When Good Ads Go Bad
Targeting is the future of online advertising -- or so I suggested yesterday when I cited a comment from Google CEO Eric Schmidt, and earlier mentioned a Yahoo ad campaign designed to target the advertising decision-makers who would might buy targeted ads (would that be meta-targeting?).
But what happens when targeted ads are misdirected? Online commentator Evan Coyne Maloney recently said ads attacking President Bush and Vice President Cheney annoyed readers of his conservative site, and caused him to withdraw from Google’s AdSense program.
AdSense lets bloggers and small web-sites get ads delivered to their pages. Publishers share in the revenues when people click on these ads. Maloney, a self-described “sometime political operative who also rode the dot-com wave from boom to bust” said too many pitches were misdirected and became were too insulting to his audience. His complaint to Google elicited this reply: “We understand your concern with the types of ads that are being displayed on your site. Please note that at this time AdSense only targets ads based on overall site content, not keywords or categories.” It would seem that the artificial intelligence crawler can determine that content is “political” but, not surprisingly, has trouble distinguishing left from right.
On the flip side of Maloney’s complaint, advertisers must worry that misdirected ads would waste money or, worse, tarnish their brands by appearing alongside inappropriate content. One survey by AdRelevance, a service (division?) of Nielsen/NetRatings, studied 300 million web ads, worth about $10 million, directed at women and selling women’s products. “Regardless of this targeted approach, more men on average saw these ads than women,” the report said, adding, "Targeting ads is anything but an exact science.”
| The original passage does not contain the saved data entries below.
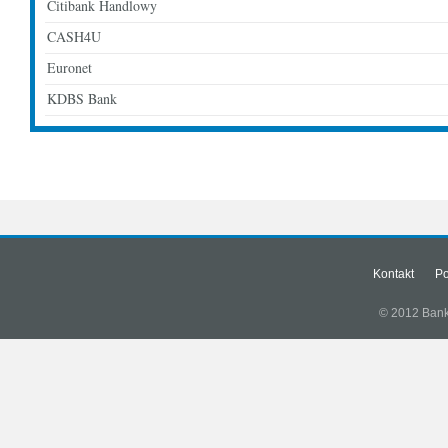
Citibank Handlowy
CASH4U
Euronet
KDBS Bank
Kontakt
Po
© 2012 Banki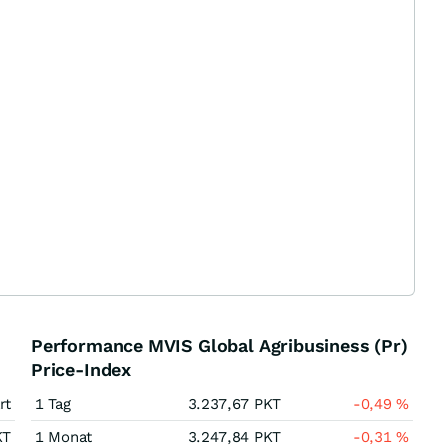
Performance MVIS Global Agribusiness (Pr)
Price-Index
rt
1 Tag
3.237,67
PKT
-0,49
%
KT
1 Monat
3.247,84
PKT
-0,31
%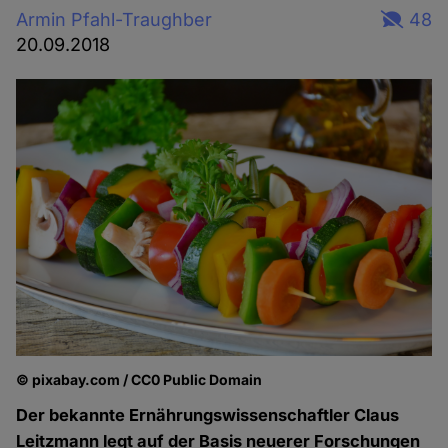
Armin Pfahl-Traughber
48
20.09.2018
© pixabay.com / CC0 Public Domain
Der bekannte Ernährungswissenschaftler Claus
Leitzmann legt auf der Basis neuerer Forschungen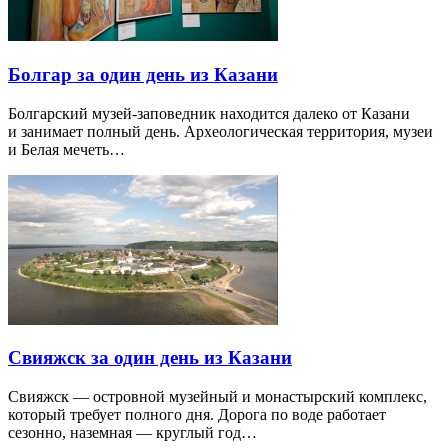
Болгар за один день из Казани
Болгарский музей-заповедник находится далеко от Казани
и занимает полный день. Археологическая территория, музеи
и Белая мечеть…
Свияжск за один день из Казани
Свияжск — островной музейный и монастырский комплекс,
который требует полного дня. Дорога по воде работает
сезонно, наземная — круглый год…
The mission of AdRelevance seems to be helping big advertisers learn the art of placement. When into Maloney’s complaint, I tripped across a web site that helps small web publishers make use of AdSense. My sense is that everyone perceives that web ads are a fast-growing category, with huge potential, and many are rushing to embrace them. But the channel so novel that it still takes a pilot to help newcomers navigate past the sandbars. Interesting.